* Document extract:

Of course everyone has their own opinion on what good service is.


----------



## Fishbreath (Nov 11, 2004)

Ditto what Lippy says. You don't normally tip the captain if he has a mate and most of the mates live/work for tips.


----------



## rattler (Jul 3, 2004)

I used to tip all the mates...no matter what...now I just tip if they know what they are doing and are eager to help...not just me, but the ones that need it...15-20%...and my thanks...


----------



## stephen_mbr (Feb 19, 2008)

*If you tip the mate you tip the capt.*

Most capts take a portion of the tip even if they dont do a # # thing. I'm talking about party boats. The nice private charters might be different but for the lower price charters its all about the money. :--| Who can I steal from today? The capt. used to fish for himself and the mates, then sell the fish. With new laws through the years its not legal to do that. Yes there is anamosity towards party boat owners and capts. Its karma man. What goes around comes around.


----------



## gwaud (Apr 14, 2003)

The only mates i dont tip are the ones on the headboat (the Dauntless). these mates are more worried about catching fish to sell them after the trip than to help the patrons. Everyone else i tip 20% if the work hard for you to have a good time and have good knowlege about the trip.


----------



## Loop Wing (Aug 23, 2006)

I have worked the head boats and also guided privately. First off 99% of the time the mates are working solely for tips on head boats. It is not their call where you fish or if you catch fish. If they are working for you, if you have fresh bait and a working rod during your trip, they are doing there job. Unhooking fish and cleaning fish is a bonus. Remember there are times when you have 60 people on the boat and all hell is breaking lose. You also have people that have never seen a fishing rod. They need lots of help. With all this being said. I myself usually tip $10 per mate, per person in my party, as long as I have fresh bait a working rod (actually usually I bring my own rod) and a good natured mate. 

Now the thoughts on the captain. Usually the captains are paid no matter what. They make their money by getting a cut from the actual sale of tickets from the people on their boat. If you are on a small charter boat then there is a good chance the captain is also the owner of the boat. If that is the case he is also the mate. Just like with your job (yes, that is their real job) a little thank you for doing your job is always appreciated. (raises, christmas bonuses)

* Raw data:

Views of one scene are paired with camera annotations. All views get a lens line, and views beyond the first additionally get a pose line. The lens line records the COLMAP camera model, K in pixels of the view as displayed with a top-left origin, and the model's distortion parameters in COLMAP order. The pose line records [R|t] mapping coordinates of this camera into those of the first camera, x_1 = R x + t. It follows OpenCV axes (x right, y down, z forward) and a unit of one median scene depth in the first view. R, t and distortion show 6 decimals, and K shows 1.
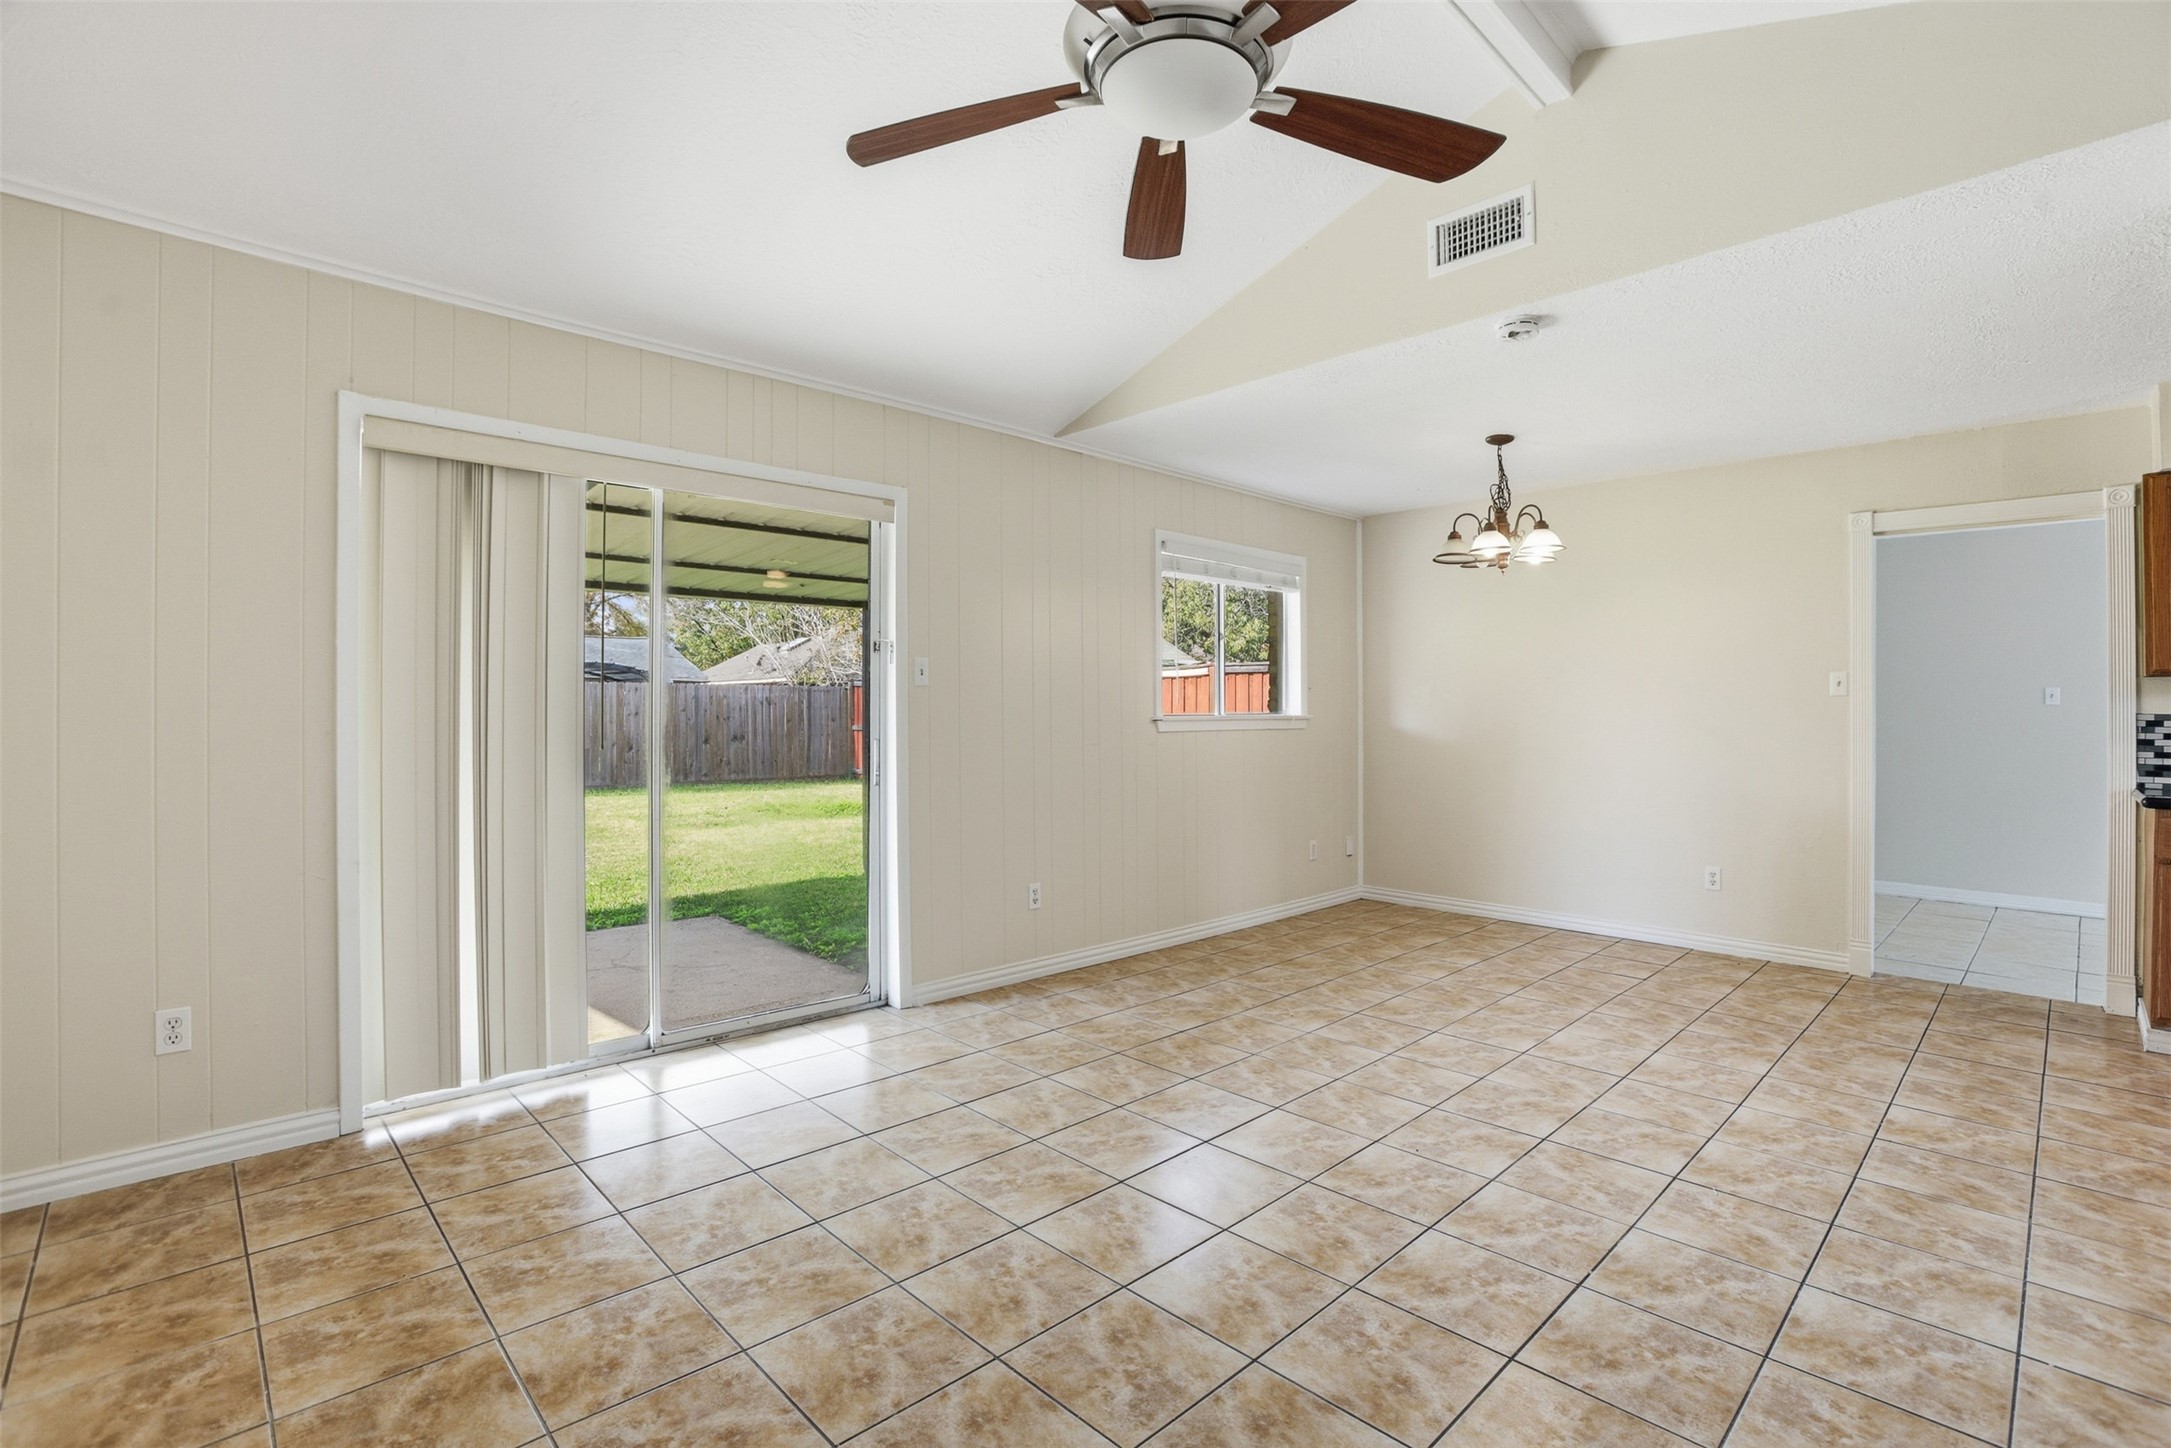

* Instructions:
1) In the fishing-boat tipping thread, what does gwaud say the mates on the Dauntless care more about than helping the patrons?
2) Please carry the fishing-boat tipping thread forward from the end of its last post.

* Responses in order:
1) Catching fish to sell after the trip.

2)
These guys are out working all year trying to show us a good time when we get a chance to go fishing, they deserve a little extra pat on the back every once in a while. 

I know a lot of people used to leave fish as their tip, DUDE seriously a bag of fish every once in awhile is cool, but have you ever tried to pay your rent or car payment with 10 pounds of croaker???? Plus, if I wanted fish tonight for dinner I can drop a line over the side and catch a few fish myself.


----------



## Fishman (Apr 23, 2000)

It depends on the length of the trip and how well the mate performs his job. The Capt. does not need to be tipped as he ids the one that is being paid the fee. The mates usually work for tips.


----------



## Lightload (Nov 30, 2007)

*More Tips*

OK, personally, I think 15-20% is fine for the mate. More, of course, if he (or she) really bends over backwards to help out.

But what do you do when you win the boat pool? What percentage of the boat pool winnings do you give to the mate?


----------



## fishpimper (Nov 15, 2007)

*tip em' big!!*

if your serious about your fishing and want to get the most out of your charter trips -- then grease the palms of the mates and the captain. you'd be surprised how this little gesture can make your future trips even better -- trust me i'm in the sport fishing industry and we live for the grease man! 
if the experience was lousey then i'd let the tip reflect that. not catching your limit doesn't mean a bad day either. a good captain and crew will keep you entertained even if the fishing isn't banner. find a good captain and stay with him or her -- building a good relationship with your guides is priceless and it all revolves around the grease, after all it is a business.
my best customers are in the drivers seat with me. they know when the fish are biting and don't have any trouble booking a date with me. 
picture this if you will -- joe blow and his two sons go out catch a bunch of fish with me and shake hands at the end of the day and drive off without tipping me. you can guess what kind of impression that leaves. do you think joe and the boys will get the top notch service they recieved on their first trip? I CAN FIND WAYS TO PUNISH YOU BAD TIPPERS OUT THERE WITHOUT YOU EVER KNOWING!!!! HAHAHAHA!!!! 

tight lines:fishing:


----------



## gwaud (Apr 14, 2003)

your tip should depend on if you think the mate worked for it. just because they are on the boat and call themself a mate does not mean they should get a tip. just like at your job "no work no pay". up to 20% is standard.


----------



## fishpimper (Nov 15, 2007)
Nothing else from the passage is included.